In 2003, for example, Israel had total defense expenditures of $9.11 billion. Therefore, on May 30, after paying taxes for the 150 days paid in the United Kingdom, Israel had collected $6.33 billion of the $9.11 billion defense budget, leaving a balance of just $2.78 billion.

Since Israel's total budget in 2003 was $44.98 billion, during each of the 216 days it takes to reach Tax Free Day the Israeli government "collected" $208 million per day. Therefore, it should have taken just 13 and 1/3 days after May 30 to pay the additional $2.78 billion in defense spending.

That's correct. Even with the immense defense budget, Tax Free Day in Israel should be on June 13.

But Israelis pay taxes all the way to August 3--a total of $10.6 billion in "extra" taxes.
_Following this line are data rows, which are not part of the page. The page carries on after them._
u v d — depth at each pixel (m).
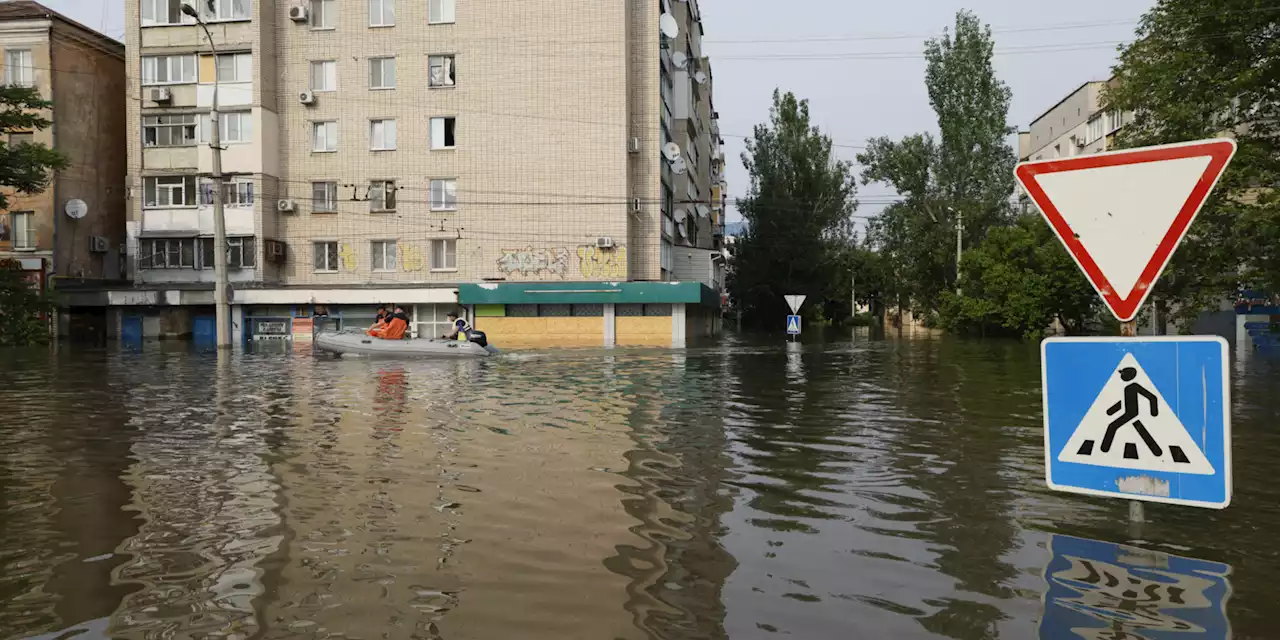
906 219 49.22
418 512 5.52
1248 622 3.50
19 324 31.08
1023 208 46.19
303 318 38.59
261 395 13.31
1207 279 21.62
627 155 37.91
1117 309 3.91
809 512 5.54
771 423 9.90
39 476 6.77
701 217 56.72
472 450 7.93
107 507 5.71
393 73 38.72
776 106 58.91
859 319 86.06
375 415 10.65
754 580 4.14
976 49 45.84
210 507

While Israel's tax burden exceeds those in Scandinavian welfare states, it is difficult to see that Israelis obtain the services provided in Scandinavian welfare states. In Israel, the money is usually transferred from hard working taxpayers to privileged elites.

In a recent example, Israel's national water carrier Mekorot needed to arrange for early retirement of 200 workers. Mekorot employees already lead the national wage rankings, earning about $3,750 per month, but the buyout packages were outrageous. Each employee received $350,000, or close to 100 times the average employee's monthly salary.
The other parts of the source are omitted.